Rock Music Critic
Lacuna Coil – Dark Adrenaline
Today we have a band that needs no introduction, Lacuna Coil. “Dark Adrenaline” is the Italian gothic metal band’s sixth album. It should come as no surprise that the album sounds great; Lacuna Coil’s track record for quality work is well established. I was, however, surprised and pleased to see they do a cover of R.E.M.s “Losing My Religion.” Previously, on “Karmacode”, they covered Depeche Mode’s “Enjoy the Silence.” I enjoy hearing old pop and rock songs redone proper by metal bands.
One thing I’ve been curious about is that Andrea Ferro does a hell of a lot of singing in the band, yet I only ever hear about Cristina Scabbia when people talk about Lacuna Coil. I guess that’s because Cristina is ridiculously hot and both the media and the fans like to focus on her. But damn, the dude has got some great pipes. Before I really ever paid much attention to Lacuna Coil I thought Cristina was the main and only singer; once I started listening I was like “oh, who is this guy that is singing all over the place?” I really enjoy that there are male and female clean vocals and that rather than one or the other doing just back-up they both sing lead.
In case you are in the minority of metal fans who aren’t familiar with Lacuna Coil, and you are wondering what you’ll get with this album, let me give you a little info.

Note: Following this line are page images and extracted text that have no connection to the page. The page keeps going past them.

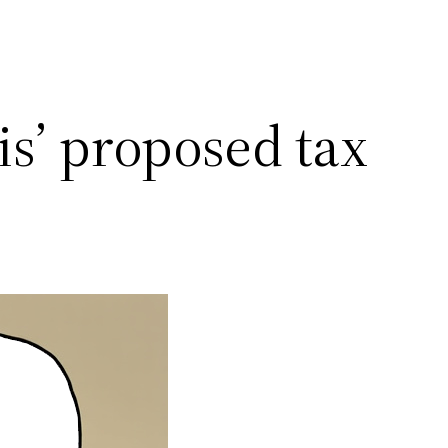
s’ proposed tax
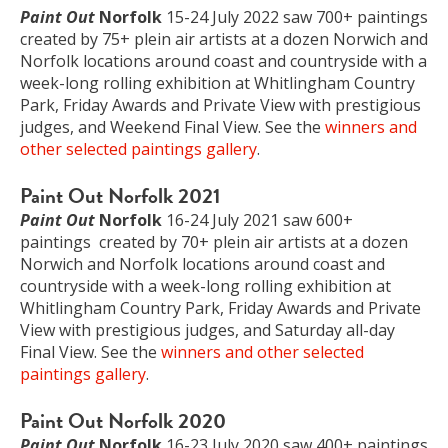
Paint Out
Norfolk
15-24 July 2022 saw 700+ paintings
created by 75+ plein air artists at a dozen Norwich and
Norfolk locations around coast and countryside with a
week-long rolling exhibition at Whitlingham Country
Park, Friday Awards and Private View with prestigious
judges, and Weekend Final View. See the
winners and
other selected paintings gallery
.
Paint Out Norfolk 2021
Paint Out
Norfolk
16-24 July 2021 saw 600+
paintings created by 70+ plein air artists at a dozen
Norwich and Norfolk locations around coast and
countryside with a week-long rolling exhibition at
Whitlingham Country Park, Friday Awards and Private
View with prestigious judges, and Saturday all-day
Final View. See the
winners and other selected
paintings gallery
.
Paint Out Norfolk 2020
Paint Out
Norfolk
16-23 July 2020 saw 400+ paintings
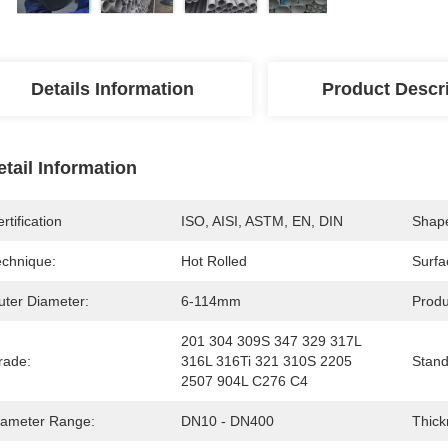
Details Information
Product Descr
etail Information
rtification
ISO, AISI, ASTM, EN, DIN
Shap
echnique:
Hot Rolled
Surfa
uter Diameter:
6-114mm
Produ
201 304 309S 347 329 317L 
rade:
316L 316Ti 321 310S 2205 
Stand
2507 904L C276 C4
iameter Range:
DN10 - DN400
Thick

The music is fairly heavy and grandiose in a melodic gothic way. It’s heavier than your run-of-the-mill Evanescence clones and, as I’ve pointed out, has plenty of clean dude vox as well. The songs are huge and sound like they fill every crack and corner of the room with their presence. There’s a good punch to the mix but not in an overly bass-heavy way; they are just really dense. And if you like melodic catchy songs you are in for a treat.
By this point you are reading this and either totally psyched for the new Lacuna Coil album or throwing up in your mouth a little at the blatant commercialism and wishing I would write about something like Dodecahedron or the upcoming Psycroptic album. Yeah, metal covers a great deal of sonic ground. I seriously doubt there is any metal band out there that is beloved by all metal fans; we’ve always got some gripe about somebody. I do it too, but I like to think I have a very wide scope of acceptance for different genres of metal. I’m going through more of an extreme metal phase at the moment (doom was my last phase) but I can still sit back and enjoy a great album like “Dark Adrenaline” any day of the week.
Fist to the Sky – Down Into Hell
My rule here on RMC is that if you are going to send me material there should be at least three songs. But rules are made to be broken right? And since it is my own rule I had no qualms about breaking it when Fist to the Sky asked me to review their two-song single “Down into Hell.”
Fist to the Sky are an unsigned band out of Chicago and I’m guessing “Down into Hell” is the leading edge of what will eventually be their second album. Their first self-released album was 2010’s “Light the World Up.” Since I only have two songs to check out on this single I looked up some tracks from the first album on YouTube to get a basis for comparison. What a difference a year makes! The songs from “Light the World Up” while good (not quite as “metal” as these two songs, but still very interesting) really emphasize how the production quality definitely went up a couple notches for the single.
How to classify Fist to the Sky in the metal genus? The music is well crafted melodic metal and the vocals are mostly clean and melodic with the occasional harsh edge. The whole thing gives me the impression of old and new. Musically you don’t hear a lot of metal like this these days, except maybe in the prog metal category, but this doesn’t feel prog. It sometimes has more of an old school pre-grunge fingerprint to it. The vocals, though, are definitely more in the here and now, particularly the harsh edged ones. Most of the clean vocals in metal today I associate with mall metal bands for teens like Bullet for My Valentine. Bands like that sound very formulaic and forced to me like they want to be heavy but want to get on the radio too. Fist to the Sky don’t fall into that category of melodic sounding metal either; I get the impression these guys do what they do the way they do it because that is what they enjoy. Hang on to that; don’t let anybody force you into a product mold.
I very much enjoy what I’m hearing from Fist to the Sky. I hope they will fill out material for a full album this year and find themselves a label home that will do right by them.